The Gathering Storm
The Second World War did not begin in a vacuum. It was the catastrophic result of unresolved grievances from the First World War, the economic despair of the Great Depression, and the rise of totalitarian ideologies.
In Germany, the humiliating Treaty of Versailles had stripped the nation of its military and territory. From this resentment rose Adolf Hitler and the National Socialist (Nazi) Party. Hitler was a mesmerizing orator who promised to restore German glory through Lebensraum ("living space") and racial purity.
While the world watched, the pieces moved into place. Italy, under Benito Mussolini, invaded Ethiopia. The Spanish Civil War (1936-1939) served as a horrific dress rehearsal, where the German Luftwaffe tested its dive-bombers on cities like Guernica. In Asia, Imperial Japan, driven by its own militaristic code, brutalized China in the invasion of Manchuria and the subsequent Rape of Nanking.

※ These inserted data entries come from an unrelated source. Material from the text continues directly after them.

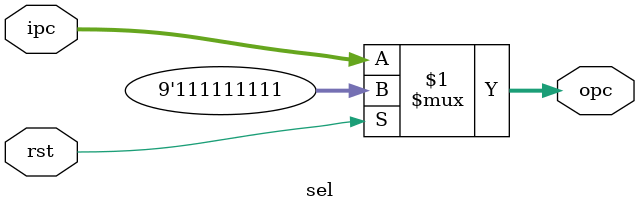
<source format=v>
`timescale 1ns / 1ps
module sel(rst,ipc,opc);
		input rst;
 		input [8:0] ipc;
  		output [8:0] opc;	
		assign opc = rst ? 9'b111111111 : ipc;
endmodule
 
</source>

Western democracies, desperate to avoid another slaughter like 1914-1918, adopted a policy of appeasement. Prime Minister Neville Chamberlain famously returned from Munich in 1938 waving a piece of paper and declaring "peace for our time" after handing the Sudetenland to Hitler. It was a fatal miscalculation. Emboldened, Hitler signed a shock non-aggression pact with Stalin’s Soviet Union (the Molotov-Ribbentrop Pact), sealing the fate of Poland.